A typical sequence of Injection moulding cycle is as follows : Starting with an empty cylinder, raw material from the feed hopper falls onto the rear flights of the screw which conveys material to the front of the cylinder. During its passage along the cylinder it is plasticized to a fluid state with the help of external heaters on the barrel. Some material may escape through the nozzle but the back pressure is generally sufficient to push the screw back in the cylinder and to provide a reservoir of fluid plastic in the front of the cylinder for injection. The mould closes and the cylinder moves forward on its carriage until the nozzle is in contact with the entrance of the mould. The screw is moved forward by the hydraulic cylinder and the injection takes place. After a short interval (the holding time), the screw rotates, creating some pressure in the barrel, which forces it back against low pressure in the hydraulic cylinder, until the limit switch operates, stopping the rotation. This plasticizes material ready for the next shot .The mould opens, the article is ejected and the mould closes again ready for the next cycle.Repeat the process as discussed above for next cycle.

Discussion
Following are some of the common defects found in injection molded parts; Shrinkage: During cooling the molten polymer may shrink and results in the decrease of desired dimensions. This can be decreased by adding fillers. Short shots: As in casting, a short shot is a molding that has solidified before completely filling the cavity. The defect can be corrected by increasing temperature and/or pressure. The defect may also result from use of a machine with insufficient shot capacity, in which case a larger machine is needed. Flashing: Flashing occurs when the polymer melt is squeezed into the parting surface between mold plates; it can also occur around ejection pins. The defect is usually caused by (1) vents and clearances in the mold that are too large; (2) injection pressure too high compared with clamping force; (3) melt temperature too high; or 4) excessive shot size.

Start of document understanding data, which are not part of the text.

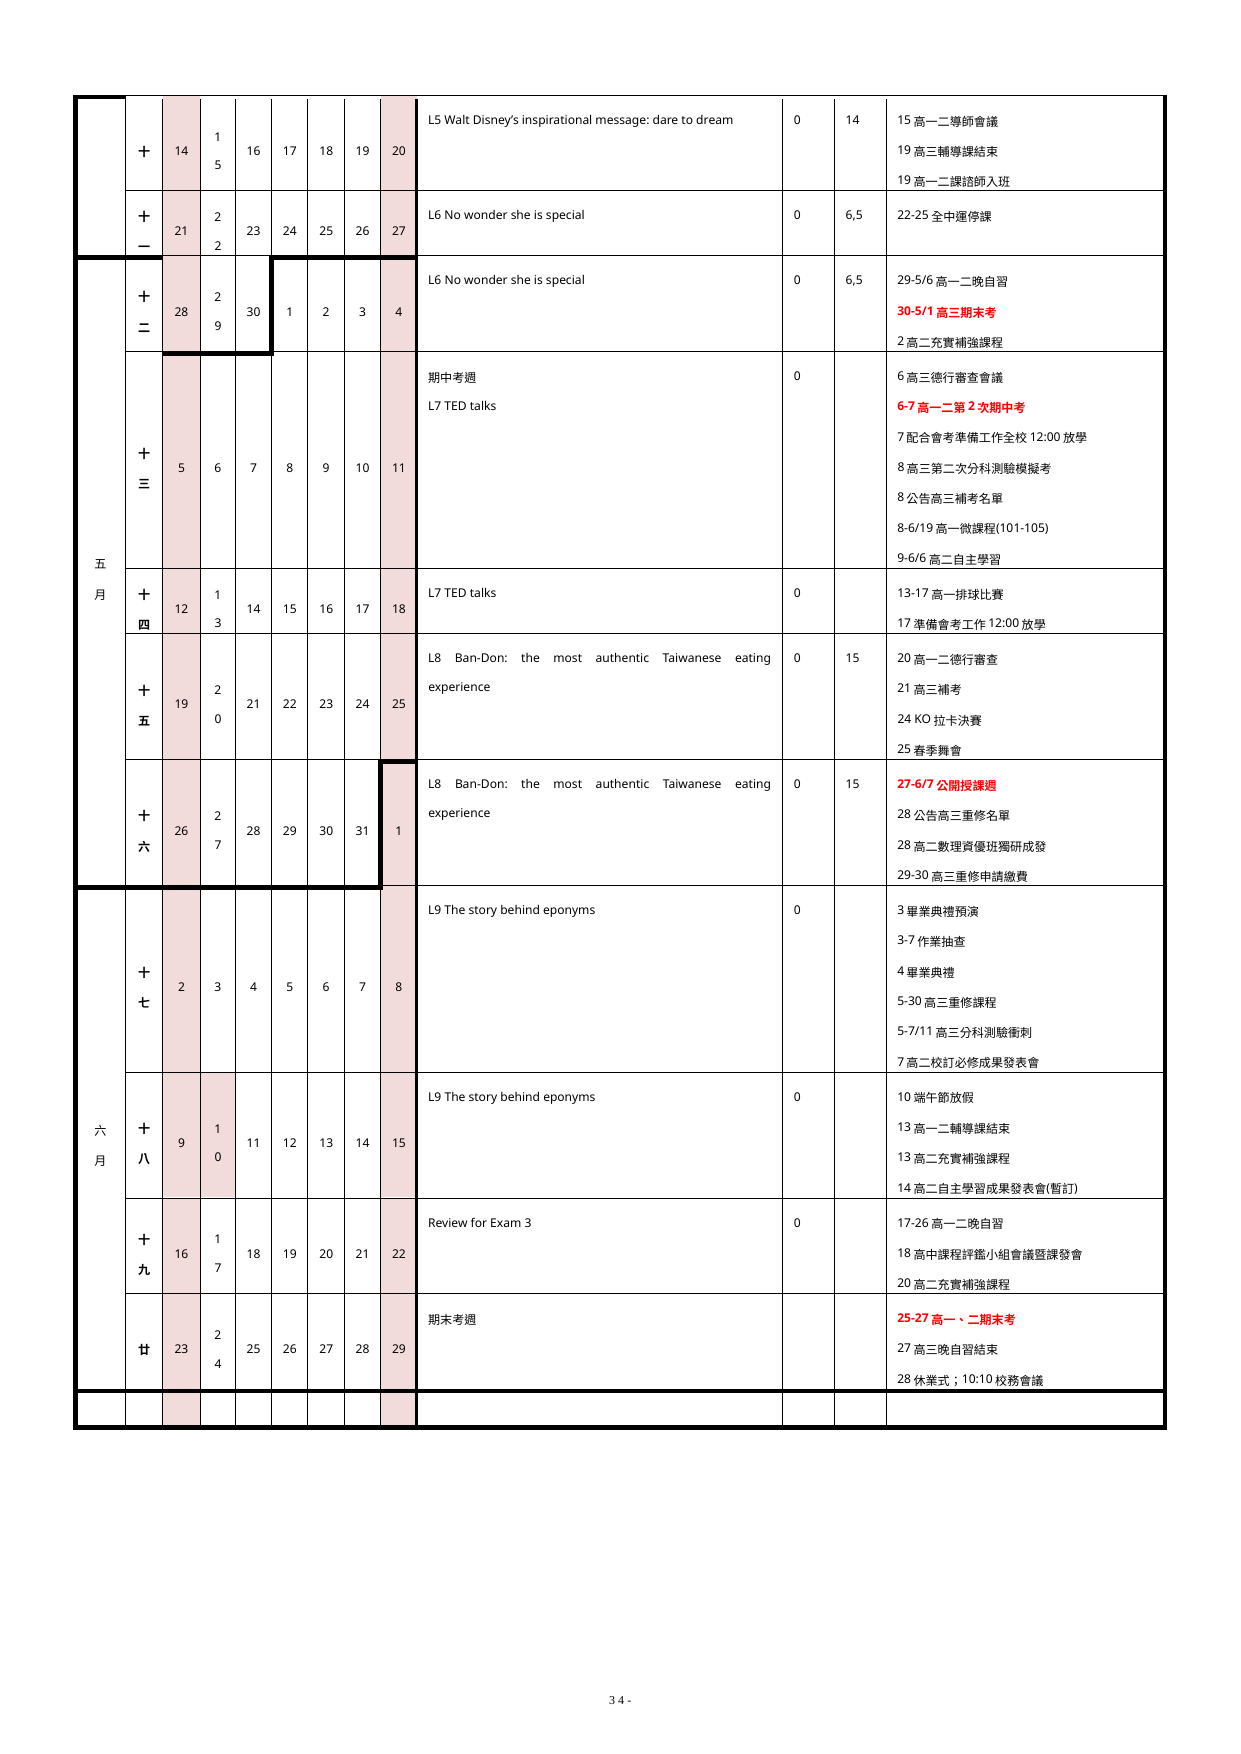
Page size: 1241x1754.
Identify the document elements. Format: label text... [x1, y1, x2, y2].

table_cell 21 [345, 1199, 380, 1293]
table_cell 4 [381, 260, 415, 351]
table_cell 十 四 [126, 569, 162, 633]
table_cell 24 [201, 1294, 235, 1389]
table_cell 0 [783, 1199, 834, 1293]
table_cell 11 [381, 352, 415, 568]
table_cell 十 五 [126, 634, 162, 759]
table_cell 15 [835, 760, 886, 885]
table_cell 22 [201, 191, 235, 255]
table_cell 24 [345, 634, 380, 759]
table_cell 12 [272, 1073, 307, 1197]
table_cell [887, 1393, 1163, 1425]
table_cell 22 [272, 634, 307, 759]
table_cell 十 七 [126, 890, 162, 1072]
table_cell 10端午節放假 13高一二輔導課結束 13高二充實補強課程 14高二自主學習成果發表會(暫訂) [887, 1073, 1163, 1197]
table_cell 5 [163, 356, 200, 568]
table_cell 21 [163, 191, 200, 255]
table_cell 2 [163, 890, 200, 1072]
table_cell 10 [201, 1073, 235, 1197]
table_cell 17 [201, 1199, 235, 1293]
table_cell [201, 1393, 235, 1425]
table_cell 24 [272, 191, 307, 255]
table_cell 18 [236, 1199, 271, 1293]
table_cell 14 [236, 569, 271, 633]
table_cell 11 [236, 1073, 271, 1197]
table_cell 26 [272, 1294, 307, 1389]
table_cell [126, 1393, 162, 1425]
table_cell 0 [783, 634, 834, 759]
table_cell 0 [783, 760, 834, 885]
table_cell L8 Ban-Don: the most authentic Taiwanese eating experience [418, 760, 782, 885]
table_cell L6 No wonder she is special [418, 256, 782, 351]
table_cell 31 [345, 760, 378, 885]
table_cell 6 [308, 890, 344, 1072]
table_cell 3 [345, 260, 380, 351]
table_cell 15高一二導師會議 19高三輔導課結束 19高一二課諮師入班 [886, 96, 1163, 190]
table_cell 1 [383, 764, 415, 885]
table_cell 25 [381, 634, 415, 759]
table_cell 十 [126, 96, 163, 190]
table_cell [783, 1393, 834, 1425]
table_cell 0 [783, 191, 834, 255]
table_cell 22 [381, 1199, 415, 1293]
table_cell [78, 1393, 125, 1425]
table_cell 28 [236, 760, 271, 885]
table_cell 29 [272, 760, 307, 885]
table_cell 0 [783, 256, 834, 351]
table_cell 3 [201, 890, 235, 1072]
table_cell [783, 1294, 834, 1389]
table_cell 17 [272, 96, 308, 190]
table_cell 17 [345, 569, 380, 633]
table_cell 十 二 [126, 260, 162, 351]
table_cell 0 [783, 96, 834, 190]
table_cell 2 [308, 260, 344, 351]
table_cell Review for Exam 3 [418, 1199, 782, 1293]
table_cell [835, 1199, 886, 1293]
table_cell 26 [163, 760, 200, 885]
table_cell 21 [236, 634, 271, 759]
table_cell [835, 1294, 886, 1389]
table_cell [835, 352, 886, 568]
table_cell 7 [236, 356, 271, 568]
table_cell 20高一二德行審查 21高三補考 24 KO拉卡決賽 25春季舞會 [887, 634, 1163, 759]
table_cell [835, 886, 886, 1072]
table_cell 27-6/7公開授課週 28公告高三重修名單 28高二數理資優班獨研成發 29-30高三重修申請繳費 [887, 760, 1163, 885]
table_cell 15 [835, 634, 886, 759]
table_cell 30 [308, 760, 344, 885]
table_cell 19 [163, 634, 200, 759]
table_cell 0 [783, 886, 834, 1072]
table_cell 6 [201, 356, 235, 568]
table_cell L6 No wonder she is special [418, 191, 782, 255]
table_cell 14 [163, 96, 200, 190]
table_cell 29-5/6高一二晚自習 30-5/1高三期末考 2高二充實補強課程 [887, 256, 1163, 351]
table_cell [381, 1393, 415, 1425]
table_cell 0 [783, 569, 834, 633]
table_cell 18 [381, 569, 415, 633]
table_cell 28 [163, 256, 200, 351]
table_cell 9 [163, 1073, 200, 1197]
table_cell 0 [783, 1073, 834, 1197]
table_cell 16 [235, 96, 272, 190]
table_cell 15 [200, 96, 235, 190]
table_cell L9 The story behind eponyms [418, 886, 782, 1072]
table_cell 17-26高一二晚自習 18高中課程評鑑小組會議暨課發會 20高二充實補強課程 [887, 1199, 1163, 1293]
table_cell 19 [272, 1199, 307, 1293]
table_cell 14 [834, 96, 886, 190]
table_cell 7 [345, 890, 380, 1072]
table_cell 13-17高一排球比賽 17準備會考工作12:00放學 [887, 569, 1163, 633]
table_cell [417, 96, 783, 190]
table_cell 29 [381, 1294, 415, 1389]
table_cell 10 [345, 352, 380, 568]
table_cell 3畢業典禮預演 3-7作業抽查 4畢業典禮 5-30高三重修課程 5-7/11高三分科測驗衝刺 7高二校訂必修成果發表會 [887, 886, 1163, 1072]
table_cell 5 [272, 890, 307, 1072]
table_cell 十 六 [126, 760, 162, 885]
table_cell 五 月 [78, 260, 125, 885]
table_cell 23 [163, 1294, 200, 1389]
table_cell [308, 1393, 344, 1425]
table_cell 8 [381, 886, 415, 1072]
table_cell 6,5 [835, 191, 886, 255]
table_cell 6高三德行審查會議 6-7高一二第2次期中考 7配合會考準備工作全校12:00放學 8高三第二次分科測驗模擬考 8公告高三補考名單 8-6/19高一微課程(101-105) 9-6/6高二自主學習 [887, 352, 1163, 568]
table_cell [835, 569, 886, 633]
table_cell 27 [381, 191, 415, 255]
table_cell 12 [163, 569, 200, 633]
table_cell [835, 1073, 886, 1197]
table_cell 28 [345, 1294, 380, 1389]
table_cell [236, 1393, 271, 1425]
table_cell 六 月 [78, 890, 125, 1389]
table_cell 8 [272, 352, 307, 568]
table_cell 16 [308, 569, 344, 633]
table_cell [163, 1393, 200, 1425]
table_cell 22-25全中運停課 [887, 191, 1163, 255]
table_cell 27 [308, 1294, 344, 1389]
table_cell 0 [783, 352, 834, 568]
table_cell L9 The story behind eponyms [418, 1073, 782, 1197]
table_cell 6,5 [835, 256, 886, 351]
table_cell 25 [308, 191, 344, 255]
table_cell 期末考週 [418, 1294, 782, 1389]
table_cell 25-27高一、二期末考 27高三晚自習結束 28休業式；10:10校務會議 [887, 1294, 1163, 1389]
table_cell 十 八 [126, 1073, 162, 1197]
table_cell 十 一 [126, 191, 162, 255]
table_cell 期中考週 L7 TED talks [418, 352, 782, 568]
table_cell 16 [163, 1199, 200, 1293]
table_cell 23 [236, 191, 271, 255]
table_cell 15 [272, 569, 307, 633]
table_cell 20 [308, 1199, 344, 1293]
table_cell 27 [201, 760, 235, 885]
table_cell 4 [236, 890, 271, 1072]
table_cell [272, 1393, 307, 1425]
table_cell 十 三 [126, 352, 162, 568]
table_cell 20 [201, 634, 235, 759]
table_cell 23 [308, 634, 344, 759]
table_cell 十九 [126, 1199, 162, 1293]
table_cell 25 [236, 1294, 271, 1389]
table_cell 20 [381, 96, 417, 190]
table_cell 15 [381, 1073, 415, 1197]
table_cell 26 [345, 191, 380, 255]
table_cell 1 [274, 260, 307, 351]
table_cell 9 [308, 352, 344, 568]
table_cell 18 [308, 96, 344, 190]
table_cell 19 [344, 96, 381, 190]
table_cell [418, 1393, 782, 1425]
table_cell 29 [201, 256, 235, 351]
table_cell L7 TED talks [418, 569, 782, 633]
table_cell [835, 1393, 886, 1425]
table_cell 13 [201, 569, 235, 633]
table_cell 30 [236, 256, 269, 351]
table_cell 廿 [126, 1294, 162, 1389]
table_cell 13 [308, 1073, 344, 1197]
table_cell 14 [345, 1073, 380, 1197]
table_cell L8 Ban-Don: the most authentic Taiwanese eating experience [418, 634, 782, 759]
table_cell [345, 1393, 380, 1425]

Sink marks and voids: These are defects usually related to thick molded sections. A sink mark occurs when the outer surface on the molding solidifies, but contraction of the internal material causes the skin to be depressed below its intended profile. Avoid is caused by the same basic phenomenon; however, the surface material retains its form and the shrinkage manifests itself as an internal void because of high tensile stresses on the still-molten polymer. These defects can be addressed by increasing the packing pressure after injection. A better solution is to design the part to have uniform section thicknesses and use thinner sections. Weld lines: Weld lines occur when polymer melt flows around a core or other convex detail in the mold cavity and meets from opposite directions; the boundary thus formed is called a weld line, and it may have mechanical properties that are inferior to those in the rest of the part. Higher melt temperatures, higher injection pressures, alternative gating locations on the part, and better venting are ways of dealing with this defect .

USES
Injection moulding is used for the formation of intricate plastic parts with excellent dimensional accuracy. A large number of items associated with our daily life are produced by way of injection moulding. Typical product categories include housewares, toys, automotive parts, furniture, rigid packaging items, appliances and medical disposable syringes.